Metric namespaces and their organization

At the time of writing, there are six namespaces exposed:

  • factcast.server.timer
  • factcast.server.meter
  • factcast.store.timer
  • factcast.ui.timer
  • factcast.store.meter
  • factcast.registry.timer
  • factcast.registry.meter

Depending on your micrometer binding, you may see a slightly different spelling in your data (like ' factcast_store_timer`, if your datasource has a special meaning for the '.'-character)

Furthermore, metrics in operations are automatically tagged with

  • an operation name
  • a store name ('pgsql' currently) and
  • an exception tag ('None' if unset).

Existing metrics

There are a bunch of metrics already emitted in the server. These metrics can be grouped by type:

  • Timers (collecting durations of code execution)
  • Meters (collecting metric events, for example, occurrences of errors)

**INSTRUCTIONS:**
A: Reproduce the passage of the text on FactCast metrics from "Furthermore, metrics in" up to and including "('None' if unset).".
B: Answer these questions from the text on FactCast metrics:
(i) Which store name are metrics in operations currently tagged with?
(ii) What do timers collect?
(iii) What example does the text give of metric events that meters collect?

**DATA BELOW:**
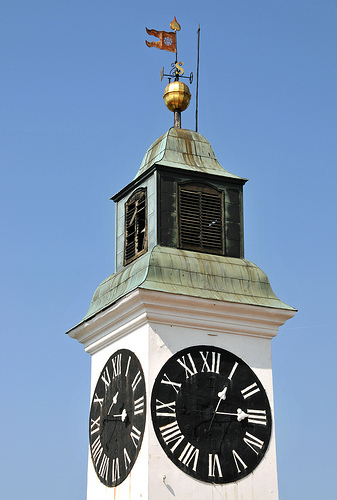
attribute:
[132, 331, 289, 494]
clock — facing, faces, white, pointing, tower, large, hand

**OUTPUTS BY TASK:**
A:
Furthermore, metrics in operations are automatically tagged with

  • an operation name
  • a store name ('pgsql' currently) and
  • an exception tag ('None' if unset).

B:
(i) 'pgsql'
(ii) Durations of code execution
(iii) Occurrences of errors